Nurse-led analgesia and sedation protocols in PICU can improve outcomes and reduce costs. Effective implementation requires training and audits to boost nurses' confidence and autonomy.
对于入住儿科重症监护病房(PICU)的患者,给予镇痛和镇静治疗至关重要。然而,过度镇静会导致副作用,包括医源性戒断综合征(IWS)。采用护士主导的镇痛和镇静方案可能会改善患者的治疗效果。
本系统评价的主要目的是确定使用此类方案是否可以减少阿片类药物和苯二氮䓬类药物的剂量。次要结局指标包括疼痛和镇静评分的记录、IWS的发生率、机械通气(MV)时间以及PICU/住院时间(LOS)。

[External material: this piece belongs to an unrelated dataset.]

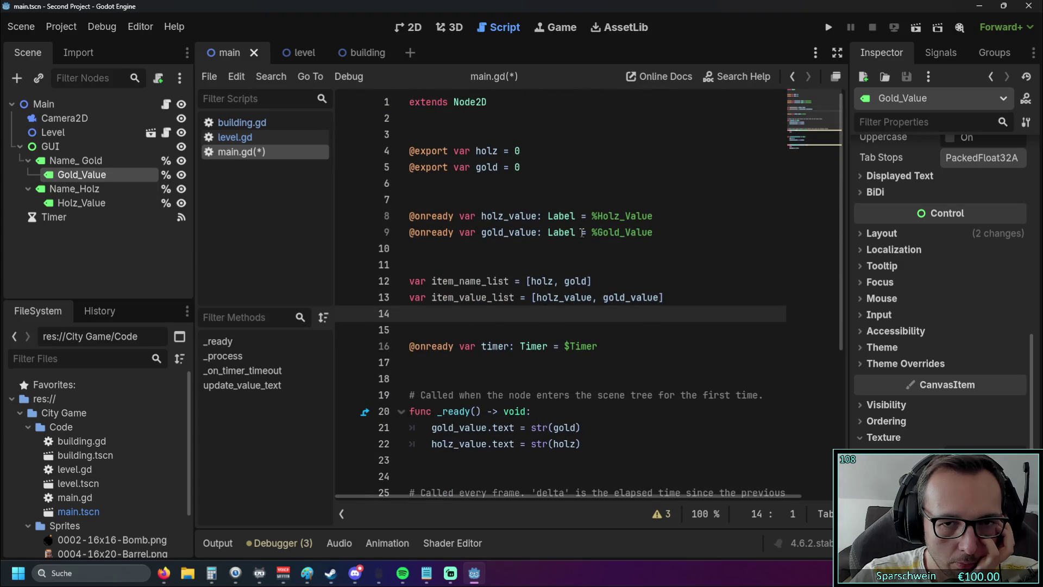
pyautogui.doubleClick(593, 216)
pyautogui.click(667, 265)
pyautogui.scroll(-1, 627, 280)
pyautogui.scroll(1, 627, 280)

对文献进行系统评价,检索了多个数据库,包括护理学与健康领域数据库(CINAHL)、医学文献数据库(MEDLINE)、学术搜索完整版数据库(Academic Search Complete)和考克兰图书馆(Cochrane Library)。根据预先确定的纳入标准选择相关文章。使用考克兰图书馆经过验证的定量研究批判性评价工具评估纳入研究的内部效度。由于研究特征的异质性,采用叙述性综合分析进行数据分析。
护士主导的程序化镇静显著降低了苯二氮䓬类药物的给药剂量和IWS的发生率。此外,在纳入的研究中,使用方案显著改善了疼痛和镇静评分的记录。在阿片类药物使用、MV时间以及PICU/住院时间方面未发现显著差异。然而,对MV时间和PICU/住院时间的亚组分析显示,在年龄较大的儿童和心脏手术后的儿童中结果呈阳性。
护士主导的镇痛和镇静方案可以减少危重症儿童的过度镇静和IWS。进一步的研究应探索在已报告有阳性结果的患者亚组中使用该方案。
PICU中护士主导的镇痛和镇静方案可以改善治疗效果并降低成本。有效的实施需要培训和审核,以增强护士的信心和自主性。